James Clark: I see the real pain-point for distributed computing at the moment as not the messaging framework but the handling of the payload ... This pain is experienced most sharply at the moment in the SOAP world, because the big commercial players have made a serious investment in trying to produce tools that work for the average developer. But I believe the REST world has basically the same problem: it’s not really feeling the pain at the moment because REST solutions are mostly created by relatively elite developers who are comfortable dealing with XML directly.
I’m convinced that few in the SOAP world — not exactly a category I would put James into — have an appreciation for what suitable for average, relatively low-skill programmers really means. Conspicuously absent from James’ post is any mention of either urlencoding or XPath.
While James quickly dismisses JSON and YAML, he omits entirely another mechanism commonly used to encode request parameters: application/x-www-form-urlencoded. This mechanism is quite suitable for expressing a small number of parameters. James’ first TEDI example involves two strings and two integers. If the request is safe and the length of the strings are not too unwieldy, requests involving urlencoding can be made via HTTP GET, and thereby potentially accrue benefits such as cacheability and bookmarkability. Otherwise, the request can be made with HTTP POST, opening up the potential for file uploads.
James argues that XML has to be the mainstay, due to the extraordinary breadth of adoption; by this measure, urlencoding is certainly a contender.
Responses are a different beast entirely. Responses tend to considerably larger and considerably more deeply nested. For these reasons, an approach more general than urlencoding is warranted; but this does not necessarily imply XML. XML is but one format that fits in the general category of “data formats that have the potential of being expressed as an DOM”. Such a category would also include HTML documents.
Again, in terms of adoption, HTML certainly ranks up there.
Lets take a look at a real use case.

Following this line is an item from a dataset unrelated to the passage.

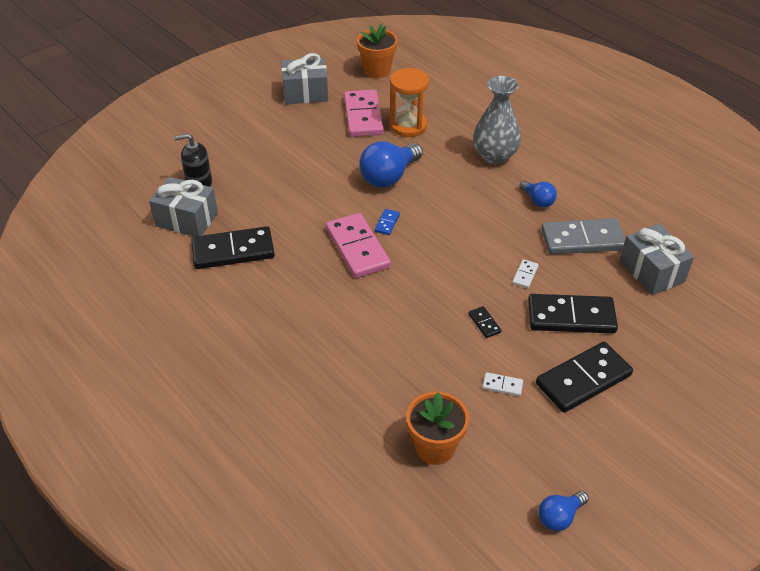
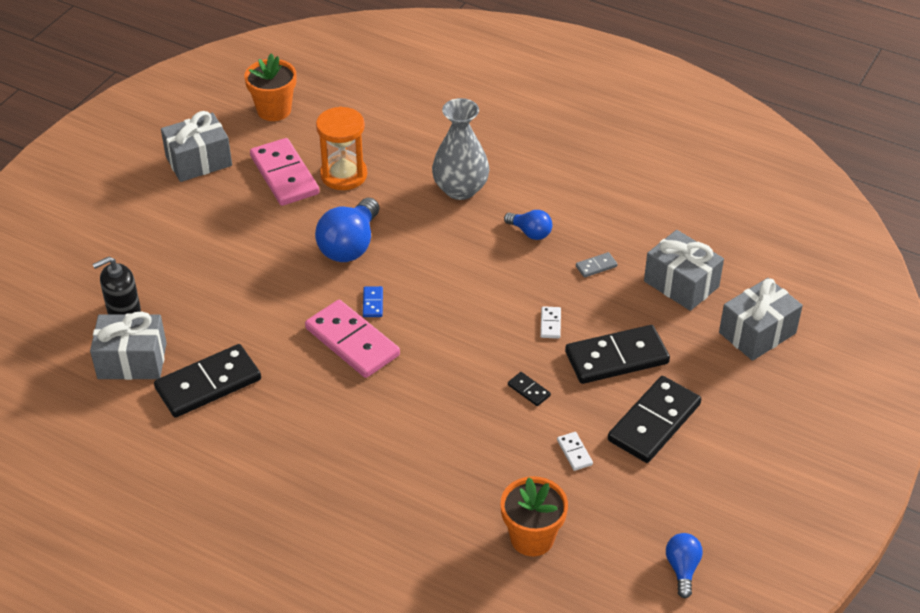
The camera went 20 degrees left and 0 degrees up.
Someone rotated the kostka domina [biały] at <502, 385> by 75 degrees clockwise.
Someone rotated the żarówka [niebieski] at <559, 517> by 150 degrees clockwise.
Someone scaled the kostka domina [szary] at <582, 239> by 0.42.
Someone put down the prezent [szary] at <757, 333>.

Visit James’ post using a modern browser, and you will see an icon that indicates that you can subscribe to his posts. The request made to fetch his page consists solely of the name of the endpoint and zero parameters; and subsequent subscription polls likewise only require a URI and zero parameters. Requests with zero parameters are a common use case in REST based systems.
The page containing James’ post is not well formed XML, but can be rendered into a DOM nevertheless. Once that is accomplished, retrieving the subscription information is a simple matter of traversal, and this can be expressed as an XPath expression:
/xhtml:html/xhtml:head/xhtml:link[@rel='application/atom+xml' or @rel='application/rss+xml']/@href
Programmers using E4X or SimpleXML have an equivalent or better mechanism to express such data mining operations. Ways that are accessible to even “average, relatively low-skill programmers”. But no matter how this traversal is done, I know of no browser which relies on a formal XML schema in order to place a subscription icon in your window.
Similar observations can be made for feeds. RSS does not have a formal grammar. While Atom has a non-normative grammar, I’m unaware of anyone using it to assist with parsing activities.
Now, lets take a look at a recent, relevant, and very concrete example: Google Maps support for GeoRSS. In order to deal with feeds produced by “average, relatively low-skill programmers” Google must deal with non well formed feeds, multiple incompatible formats (+ Atom, optionally including the declining but not quite gone Atom 0.3 variant), multiple ways to express GeoRSS data, and even deal with applications which don’t follow these specs either. (Note: both slashgeo and flickr now produce valid GeoRSS feeds! Thanks guys!)
In fact, such feed-based applications are positively flourishing.
Would an alternate mechanism for expressing schemas help this situation? My assessment: not so much. Anybody care to do the work to express a schema for the set of all possible permutations of GeoRSS augmented feeds?
I suggest that yet another grammar for expressing concepts related to validation would not nearly be as helpful as a collection of tools, tips, and techniques that deal with topics such as normalization.